4 Mathews v Police [2012] NZHC 1261.
[16] Ultimately, Mrs Sheridan submitted that concurrent sentences were a preferable method of dealing with the sentencing as long as there had been proper account taken of all offending when assessing the adjusted starting point that includes aggravating factors relating to the offences.
Analysis
[17] I agree with Mr Dutch that care is required when sentencing on burglary cases such as this. The concerns expressed by the Court of Appeal in Columbus necessarily require a District Court Judge to assess carefully his or her approach to starting points, to avoid the possibility of double counting of aggravating factors. Particularly in light of the uplifts for prior offending and the starting point taken, I am left with some doubt as to the approach taken by the Judge and whether it may have inadvertently, contained an element of double counting.
[18] In those circumstances, I consider the preferable approach is to embark upon the sentencing exercise afresh. If a result were reached which was similar to that reached by the District Court Judge, the question would arise as to whether the sentence was manifestly excessive.
[19] Looking at the totality of the offending, I consider that a starting point for the four burglaries of three years and six months imprisonment would be appropriate. That reflects the brazen nature of the offending and the period over which it occurred. Uplifts should then be given for other offending to capture the totality of the criminality involved. In my view, an uplift of six months is appropriate.
[20] Turning to relevant previous convictions and Youth Court notations, it is clear that Mr Kino has accumulated a number in a relatively short period. He is presently
21 years old. I add a period of six months to reflect those previous convictions, a period that I consider is consistent with the approach taken by Lang J in Mathews. That leaves an adjusted starting point of four years six months imprisonment.
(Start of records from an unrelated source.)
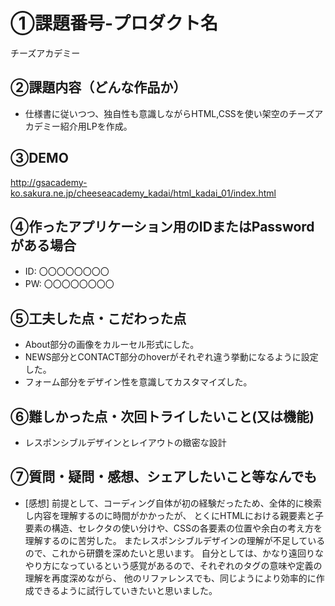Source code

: # ①課題番号-プロダクト名

   チーズアカデミー

## ②課題内容（どんな作品か）

- 仕様書に従いつつ、独自性も意識しながらHTML,CSSを使い架空のチーズアカデミー紹介用LPを作成。


## ③DEMO

http://gsacademy-ko.sakura.ne.jp/cheeseacademy_kadai/html_kadai_01/index.html

## ④作ったアプリケーション用のIDまたはPasswordがある場合

- ID: 〇〇〇〇〇〇〇〇
- PW: 〇〇〇〇〇〇〇〇

## ⑤工夫した点・こだわった点

- About部分の画像をカルーセル形式にした。
- NEWS部分とCONTACT部分のhoverがそれぞれ違う挙動になるように設定した。
- フォーム部分をデザイン性を意識してカスタマイズした。

## ⑥難しかった点・次回トライしたいこと(又は機能)

- レスポンシブルデザインとレイアウトの緻密な設計

## ⑦質問・疑問・感想、シェアしたいこと等なんでも
- [感想]
  前提として、コーディング自体が初の経験だったため、全体的に検索し内容を理解するのに時間がかかったが、
とくにHTMLにおける親要素と子要素の構造、セレクタの使い分けや、CSSの各要素の位置や余白の考え方を理解するのに苦労した。
またレスポンシブルデザインの理解が不足しているので、これから研鑽を深めたいと思います。
自分としては、かなり遠回りなやり方になっているという感覚があるので、それぞれのタグの意味や定義の理解を再度深めながら、
他のリファレンスでも、同じようにより効率的に作成できるように試行していきたいと思いました。

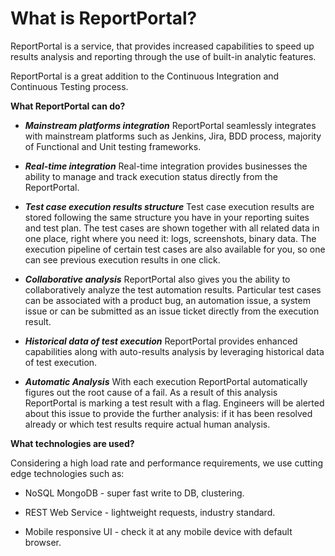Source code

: # What is ReportPortal?

ReportPortal is a service, that provides increased capabilities to speed up results analysis and reporting through the use of built-in analytic features.

ReportPortal is a great addition to the Continuous Integration and Continuous
Testing process.

**What ReportPortal can do?**

- ***Mainstream platforms integration***
ReportPortal seamlessly integrates with mainstream platforms such as Jenkins, Jira, BDD process, majority of Functional and Unit testing frameworks.

- ***Real-time integration***
Real-time integration provides businesses the ability to manage and track execution status directly from the ReportPortal.

- ***Test case execution results structure***
Test case execution results are stored following the same structure you have in your reporting suites and test plan. The test cases are shown together with all related data in one place, right where you need it: logs, screenshots, binary data. The execution pipeline of certain test cases are also available for you, so one can see previous execution results in one click.

- ***Collaborative analysis***
ReportPortal also gives you the ability to collaboratively analyze the test automation results. Particular test cases can be associated with a product bug, an automation issue, a system issue or can be submitted as an issue ticket directly from the execution result. 

- ***Historical data of test execution***
ReportPortal provides enhanced capabilities along with auto-results analysis by
leveraging historical data of test execution.

- ***Automatic Analysis***
With each execution ReportPortal automatically figures out the root cause of a fail. As a result of this analysis ReportPortal is marking a test result with a flag. Engineers will be alerted about this issue to provide the further analysis: if it has been resolved already or which test results require actual human analysis.
 

**What technologies are used?**

Considering a high load rate and performance requirements, we use
cutting edge technologies such as:

-   NoSQL MongoDB - super fast write to DB, clustering.

-   REST Web Service - lightweight requests, industry standard.

-   Mobile responsive UI - check it at any mobile device with default browser.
[21] The first credit to be considered is for youth. While Mr Kino is 21 years old and has accumulated a number of similar convictions, the scientific literature does
suggest that it is unwise to treat someone of his age as being as mature and aware of consequences as are older people.5 A period of six months credit can be allowed for youth. That brings the sentence down to four years imprisonment, from which a
25% credit should be allowed for the early guilty pleas in terms of the Supreme Court’s decision in Hessell v R.6 The end sentence would, therefore, be one of three years imprisonment.
[22] As offending involving the burglaries and thefts have all been taken into account in assessing the adjusted starting point, there is no reason to accumulate the sentences. In my view, the Judge erred in imposing cumulative sentences.
[23] The appropriate sentencing response, in my view, is for an end sentence of three years imprisonment, on the basis that the particular sentences are all structured on a concurrent basis.
Result
[24] For those reasons, the appeal against sentence is allowed. The sentences of three years imprisonment for the four burglaries and the theft of items to the value of
$4000 remain intact. The sentences of two months imprisonment on the remaining theft charges, and that of four months imprisonment on the breach of prison release conditions also remain intact but are to be served concurrently with the lead sentence on the burglary and more serious theft charges.
[25] I thank counsel for their assistance.
P R Heath J
5 Churchward v R [2011] NZCA 531.
6 Hessell v R [2011] 1 NZLR 607 (SC).